Asia wealth is Europe’s new battleground
European wealth managers are battling it out in Asia but North America is where private banking revenues are.
This year’s global wealth report from Boston Consulting Group is exactly the kind of news that the heads of most global wealth managers don’t want to hear. In 2021, BCG predicts that North America will continue to be the region with the largest amount of private wealth – $73 trillion, up from $55 trillion now. Asia, while growing by $5 trillion, will total only $61.6 trillion.
Not only is it bigger, but it seems North America is also the highest revenue-producing region for private banks. Last year, the revenue pool was $88 billion, compared with just $19 billion in Asia. And when it comes to profits, North American private banking also wins. Last year, pre-tax profit margins were 22% in North America versus 20% in Asia.
Why don’t most managers want to hear it? Because if they are European, the chances are they are not really in North America. Most of them are battling it out instead, with varying degrees of success, in Asia.

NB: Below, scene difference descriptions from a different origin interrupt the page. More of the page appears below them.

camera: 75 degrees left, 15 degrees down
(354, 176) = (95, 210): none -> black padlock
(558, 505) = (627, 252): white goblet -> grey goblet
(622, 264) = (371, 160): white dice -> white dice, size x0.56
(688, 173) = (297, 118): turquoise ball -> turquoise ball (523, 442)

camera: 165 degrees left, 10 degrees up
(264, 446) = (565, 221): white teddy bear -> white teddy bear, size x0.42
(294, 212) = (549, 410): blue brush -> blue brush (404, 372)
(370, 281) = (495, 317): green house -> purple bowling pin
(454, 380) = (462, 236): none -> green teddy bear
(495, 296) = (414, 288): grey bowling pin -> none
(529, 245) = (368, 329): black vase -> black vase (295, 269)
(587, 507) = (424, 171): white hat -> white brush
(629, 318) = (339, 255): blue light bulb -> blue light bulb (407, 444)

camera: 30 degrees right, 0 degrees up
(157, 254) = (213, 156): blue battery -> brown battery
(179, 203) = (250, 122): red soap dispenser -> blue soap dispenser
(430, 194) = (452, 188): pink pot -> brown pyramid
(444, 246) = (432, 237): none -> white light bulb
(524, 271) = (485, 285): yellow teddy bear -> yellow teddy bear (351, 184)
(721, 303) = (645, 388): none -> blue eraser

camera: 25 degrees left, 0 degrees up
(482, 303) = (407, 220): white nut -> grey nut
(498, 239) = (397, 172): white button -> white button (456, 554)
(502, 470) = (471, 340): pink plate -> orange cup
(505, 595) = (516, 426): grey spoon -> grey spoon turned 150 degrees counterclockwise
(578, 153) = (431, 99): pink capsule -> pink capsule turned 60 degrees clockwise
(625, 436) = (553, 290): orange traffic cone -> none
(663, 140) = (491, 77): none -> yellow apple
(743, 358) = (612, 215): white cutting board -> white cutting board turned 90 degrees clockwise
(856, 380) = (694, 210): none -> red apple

This makes UBS something of an anomaly and, in part, speaks to why the US wealth management business is pulling in record net new assets. Despite the odds (and tax evasion scandals), the Swiss bank hung on in the US while its closest European competitors, Credit Suisse and Deutsche Bank, scaled back.
It was the right thing to do. Now UBS finds itself competing only with the regular Wall Street names, against whom it can stand out as the Swiss, global foreign bank. UBS can also tout itself as the biggest wealth manager in Asia for global clients. The Swiss bank is almost in a better position to win wallet share in the US than the large local banks, who have failed to differentiate themselves other than by model so far.
The European banks that have put all their global eggs into Asia’s basket now find themselves in a corner. They have to make Asia work. Deutsche Bank is the latest to say it will be hiring client managers in the region. Julius Baer is also aggressively expanding in Asia. Credit Suisse has relationship manager hiring targets that it has not yet reached, while BNP Paribas recently got a new CEO for its Asian wealth business – presumably with its eye on growth.
The US banks can afford to move slowly in Asia (and they are); other than UBS, the European banks cannot.